Mawlynnong and Cherrapunjee: Fascinating Root bridges
Within 2 ½ hours we made our way to Mawlynnong - touted as the cleanest village in Asia, on the border of Bangladesh. Of course you notice –how impeccably clean – the village is. The cement pathways and bamboo bins are common and justify the truth that Mawlynnong indeed is India’s and Asia’s cleanest village. Honestly it didn’t feel like a village at all -more like a park with flowers! They even had a bamboo cottage on top of a tree to offer a ‘view’ of Bangladesh from afar. This was my second experience of a border town with a neighboring country! We were warned not to stray close to the border area as it could be risky
We tasted local fruits here - Meghalaya has abundant flora fauna and the fruits were naturally nectar like - large red grapes, pineapples, sweet oranges, sweet blue berries - all very yummy. Some of the locals we met spoke fluent English - our driver informed us that people in this village were all literate and had a high awareness about environment. Sweet place.
Our next halt in the day was Cherrapunjee, the ever present mist continued to waft across this town making us feel like we were passing through dream like vistas. Dominated by colours green (ravines, forests) and white (the mist, the clouds, the waterfalls) – It is touted as the ‘wettest place on earth’. Soon the mist gave way to a sunny hot day with no cloud cover whatsoever! No rain either. Btw the reason Cherra receives so much rain is because the rain laden clouds travel unhindered for 100’s of kilometers before they crash into the Khasi hills. The topography (funnel like shape) captures the rain and keeps Meghalaya so lush! The sad part is once the rain water is captured- it needs to find the earth eventually –so the waters move into the stupendous looking plains of Bangladesh below - which is why we hear of floods in Bangla-land often.
The day was getting warmer, equipped with good walking shoes we had a 7-8km walk ahead. Steep steps looked daunting and I nearly turned away not sure if I would ever be able to climb back on return. With some nudging and motivation from others and even in parts had to go barefoot on the slippery granite places – I overcame my inhibition and (as much as I hate walking) with much anticipation moved ahead- almost as if something were calling out to me. Full of excitement not knowing what lay ahead, I walked onwards, sweat trickling down the forehead and back, legs quivering with the climb up and down, we heard the water from a nearby river, heart beats accelerated! Sure enough a little distance ahead stood the first of many living root bridges that dotted a hamlet deep inside the forest.
Since their discovery in the Cherrapunjee region, Living Root Bridges seem to have become quite an attraction. What a mechanism to cross a stream flowing beneath.
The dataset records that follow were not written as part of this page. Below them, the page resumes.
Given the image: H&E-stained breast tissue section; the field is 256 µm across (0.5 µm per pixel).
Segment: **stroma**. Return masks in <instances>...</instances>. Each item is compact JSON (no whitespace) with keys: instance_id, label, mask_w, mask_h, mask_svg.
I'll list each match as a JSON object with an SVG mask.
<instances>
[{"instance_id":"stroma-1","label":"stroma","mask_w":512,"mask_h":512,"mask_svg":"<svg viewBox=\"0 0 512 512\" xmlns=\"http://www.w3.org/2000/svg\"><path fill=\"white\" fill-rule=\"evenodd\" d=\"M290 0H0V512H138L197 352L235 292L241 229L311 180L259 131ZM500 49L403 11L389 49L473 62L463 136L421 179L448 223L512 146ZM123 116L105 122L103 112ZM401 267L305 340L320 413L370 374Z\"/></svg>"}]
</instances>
Fichus or rubber trees are planted on both the banks, as their roots grow, they are entwined around bamboos to shape them up like a bridge. It is a very slow process taking hundred years or more but the end result is an amazingly sturdy bridge.
We were abuzz and borderline ecstatic when we saw this mammoth Living Roots Bridge. A 200 year old rubber tree whose roots had been trained to grow across the stream -gushing water underneath the bridge - as I gingerly walked over it, testing its strength!! The roots hold strong in a glorious organic network. What an experience! There are plenty of root tree bridges in this part of the world. We even saw the 'double deck' living root bridge that is unique (the only known double decker in the world - another record for India).
A tip for those who may venture into these parts at some point: Remember, there are people living here in the forests. If they can climb up and down those steps, cross the waters on this living roots bridge so can you...enjoy it, respect it and love it!